They fell (from whatever cause), and lay until their
silicification was complete. A slight depression of the surface, or
some local or accidental check of some drainage-course, or any other
similar and trivial cause, may have laid them under water. The
process of silicification proceeded gradually but steadily, and after
they had there, in lapse of ages, become lapidified, the next
outburst of volcanic matter overwhelmed them, broke them, partially
enveloped, and bruised them, until long subsequent denudation once
more brought them to light' (J. G. Medlicott, in _Memoirs of the
Geological Survey of India_, vol. ii. Part II, pp. 200, 203, 204,
205, 216, as quoted in _C. P. Gazetteer_ (1870), p. 435). The
intertrappean fossils are all those of organisms which would occur in
shallow fresh-water lakes or marshy ground.

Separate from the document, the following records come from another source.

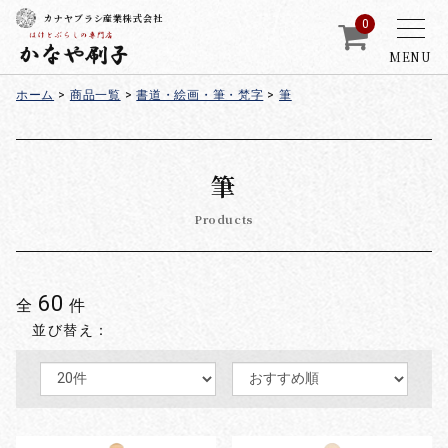
カナヤブラシ産業株式会社
0
MENU
ホーム
>
商品一覧
>
書道・絵画・筆・梵字
>
筆
筆
Products
60
全
件
並び替え：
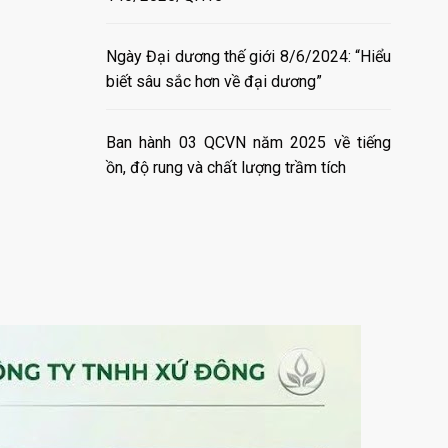
Ngày Đại dương thế giới 8/6/2024: “Hiểu
biết sâu sắc hơn về đại dương”
Ban hành 03 QCVN năm 2025 về tiếng
ồn, độ rung và chất lượng trầm tích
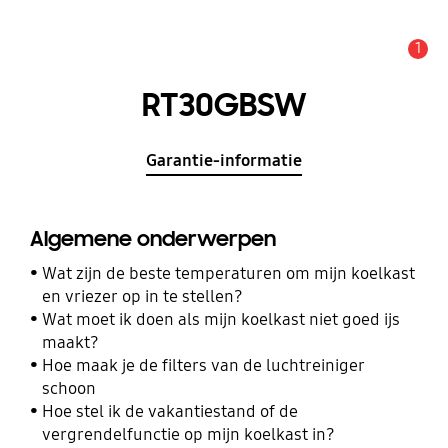
1
MELDINGEN
RT30GBSW
Garantie-informatie
Algemene onderwerpen
Wat zijn de beste temperaturen om mijn koelkast
en vriezer op in te stellen?
Wat moet ik doen als mijn koelkast niet goed ijs
maakt?
Hoe maak je de filters van de luchtreiniger
schoon
Hoe stel ik de vakantiestand of de
vergrendelfunctie op mijn koelkast in?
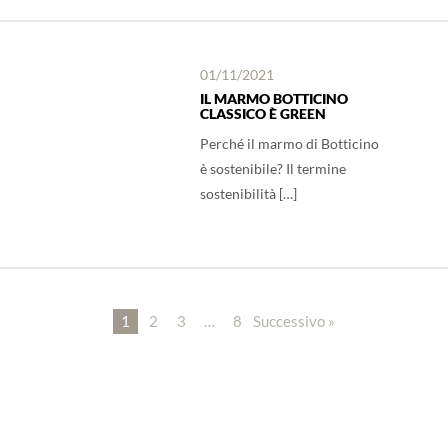
01/11/2021
IL MARMO BOTTICINO
CLASSICO È GREEN
Perché il marmo di Botticino
è sostenibile? Il termine
sostenibilità […]
1
2
3
…
8
Successivo »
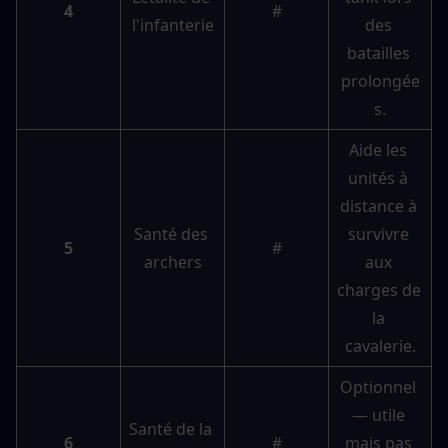
4
#
l'infanterie
des 
batailles 
prolongée
s.
Aide les 
unités à 
distance à 
Santé des 
survivre 
5
#
archers
aux 
charges de 
la 
cavalerie.
Optionnel 
— utile 
Santé de la 
6
#
mais pas 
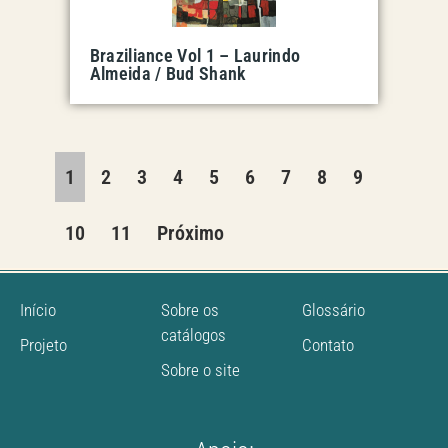
Braziliance Vol 1 – Laurindo
Almeida / Bud Shank
1
2
3
4
5
6
7
8
9
10
11
Próximo
Início
Sobre os
Glossário
catálogos
Projeto
Contato
Sobre o site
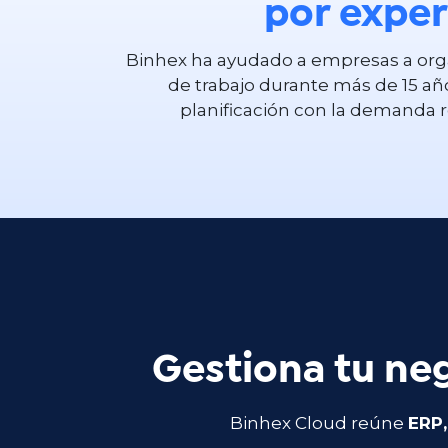
por expe
Binhex ha ayudado a empresas a orga
de trabajo durante más de 15 a
planificación con la demanda r
Gestiona tu neg
Binhex Cloud reúne
ERP,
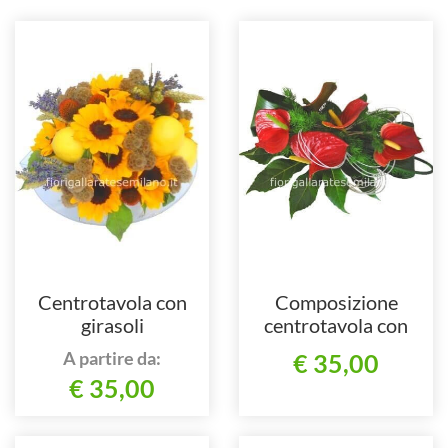
Centrotavola con
Composizione
girasoli
centrotavola con
anthurium
A partire da:
€ 35,00
€ 35,00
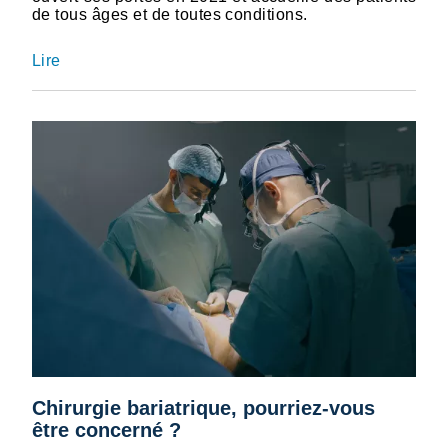
de tous âges et de toutes conditions.
Lire
Chirurgie bariatrique, pourriez-vous
être concerné ?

Besides the author's friend and relative, Dr. H. H. Spry, Dr.
Spilsbury contributed papers on the Nerbudda fossils to vols. iii,
vi, viii, ix, x, and xiii of the _J.A.S.B._ Other writers also have
treated of the subject, but it appears to be by no means fully worked
out. James Prinsep, to whom no topic came amiss, discussed the
Jubbulpore fossil bones in the volume in which Dr.